When people need to borrow money they often consider two different categories of credit – Revolving credit and Personal loans.
The most common form of revolving credit are credit cards, however those who own their own homes can also apply for home equity lines of credit.
Credit cards are generally used for daily expenses such as food, clothing and transport costs etc. The interest on the credit card is usually applied when the monthly balance is not paid in full, the interest rate varies from one lending institution to the next.
A personal loan is a form of credit typically used for a specific purpose and commonly for bigger ticket items, such as purchasing a vehicle, financing a holiday, consolidating debt, or renovating a home.
If you are approved for a personal loan, you receive the full amount straight away and usually begin accruing interest on those funds immediately. Whereas with a line of credit interest accumulation only begins once you actually make a purchase against the credit line.
With Personal Loans you borrow a specific amount and make regular repayments to your lender. By the end of your loan term, your loan is fully repaid.
A personal loan can be a less flexible form of credit than a credit card and typically does not offer additional benefits such as rewards and travel benefits etc.
Personal loans also have a repayment schedule, meaning you will eventually repay your loan in full at the end of a term and you can easily factor your repayments into your budget.
In Summary what makes Personal Loans Different?

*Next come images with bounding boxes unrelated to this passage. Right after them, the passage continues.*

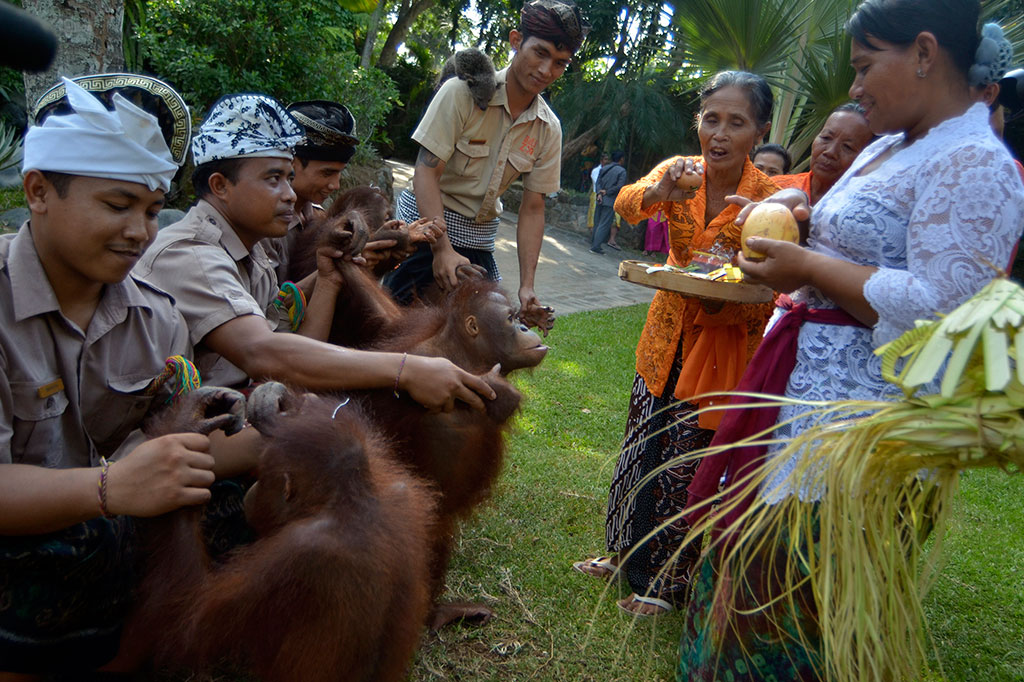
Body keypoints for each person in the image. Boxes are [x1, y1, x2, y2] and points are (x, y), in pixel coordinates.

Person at [680, 1, 1024, 678]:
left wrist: (807, 266)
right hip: (801, 407)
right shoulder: (897, 143)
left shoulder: (974, 162)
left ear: (924, 53)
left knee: (794, 603)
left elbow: (944, 314)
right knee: (745, 582)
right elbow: (863, 242)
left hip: (857, 437)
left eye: (866, 66)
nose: (857, 87)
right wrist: (791, 218)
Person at [0, 74, 247, 678]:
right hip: (34, 543)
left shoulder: (155, 314)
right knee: (75, 548)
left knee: (241, 502)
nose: (140, 230)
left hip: (106, 524)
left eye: (153, 210)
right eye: (117, 205)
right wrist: (109, 490)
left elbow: (177, 439)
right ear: (37, 191)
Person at [134, 93, 495, 411]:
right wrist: (405, 369)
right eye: (274, 179)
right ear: (220, 185)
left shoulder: (251, 254)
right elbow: (264, 355)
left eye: (289, 178)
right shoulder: (194, 254)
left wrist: (328, 277)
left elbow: (294, 354)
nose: (290, 195)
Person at [572, 71, 779, 616]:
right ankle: (621, 553)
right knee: (641, 446)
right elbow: (624, 205)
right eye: (712, 119)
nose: (720, 133)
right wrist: (661, 191)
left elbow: (775, 288)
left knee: (685, 462)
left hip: (724, 344)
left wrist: (724, 299)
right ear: (699, 122)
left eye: (736, 123)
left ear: (759, 130)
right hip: (664, 335)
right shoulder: (679, 171)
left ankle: (665, 584)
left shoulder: (771, 199)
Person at [382, 0, 590, 319]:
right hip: (425, 232)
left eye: (560, 62)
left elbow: (533, 208)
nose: (547, 70)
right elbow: (425, 173)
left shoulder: (549, 128)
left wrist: (527, 287)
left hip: (479, 244)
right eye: (541, 53)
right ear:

- Under these forms of credit the consumer is required to follow a determined schedule which includes making regular payments covering both the interest and principal of the loan until it is paid off.
- The personal loan will generally have a fixed rate for the duration of the loan unlike many mortgages and other home equity lines of credit.
- Most personal loans have a fixed repayment period ranging from short term loans of usually around six months, up to terms of seven years. For those who enjoy the certainty of knowing when their debt will be paid off, a personal loan can be a popular choice.
- Credit cards are usually an unsecured credit facility meaning the funds are provided without using an asset as security. A personal loan can be either secured or unsecured, sometimes having the loan secured can reduce the interest rate which is applied.
- When applying for a personal loan with a lending institution they will require to know what the purpose of the loan is for, eg are you applying for a holiday, wedding, car etc. Whereas with a credit card with a credit card purchases can be made on a variety of items without providing the lender with a specific purpose.
The main benefit of a personal loan and what attracts many people to this option compared to a credit card, is that their interest rates can be lower and you have an allocated time frame in which to pay the loan back. This means that it’s often easier to pay off and you can avoid the possibility of getting stuck and not paying off all of your balance each month and accumulating extra interest.